= Beginning of Section =

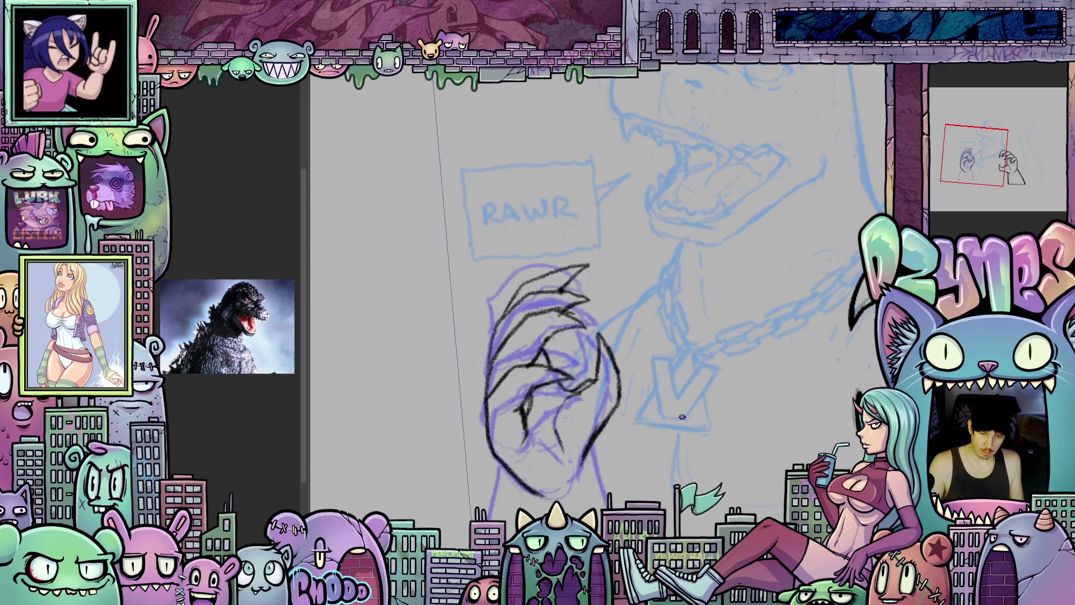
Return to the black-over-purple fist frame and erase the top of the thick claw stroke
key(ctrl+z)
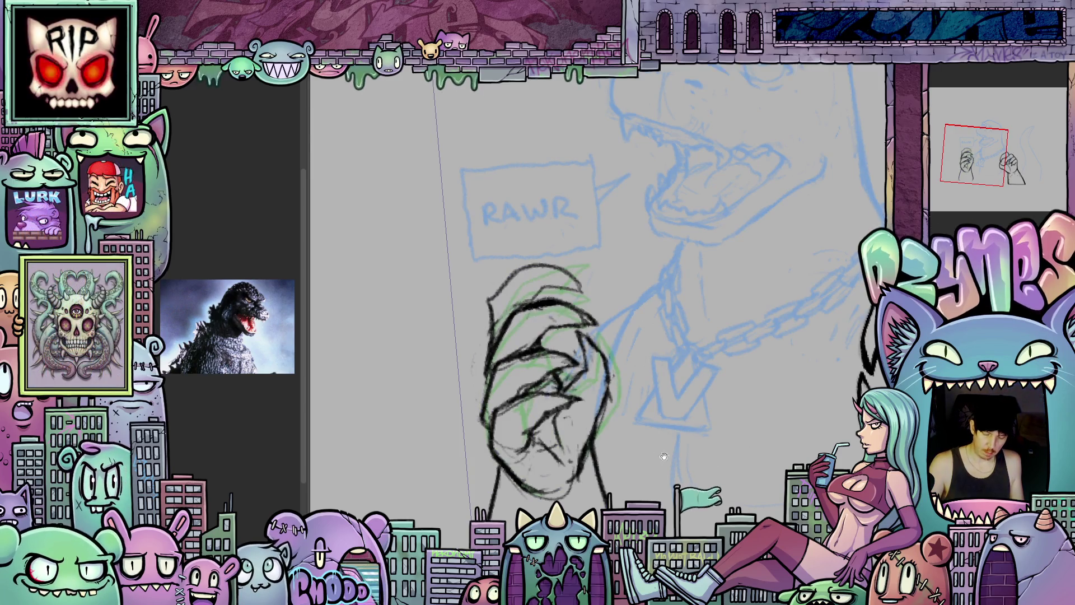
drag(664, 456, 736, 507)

= End of Section =

EXERCISE REQUIREMENTS: Would you return the data above exactly as written, minus the images?

EXPECTED ANSWER:
Return to the black-over-purple fist frame and erase the top of the thick claw stroke
key(ctrl+z)
drag(664, 456, 736, 507)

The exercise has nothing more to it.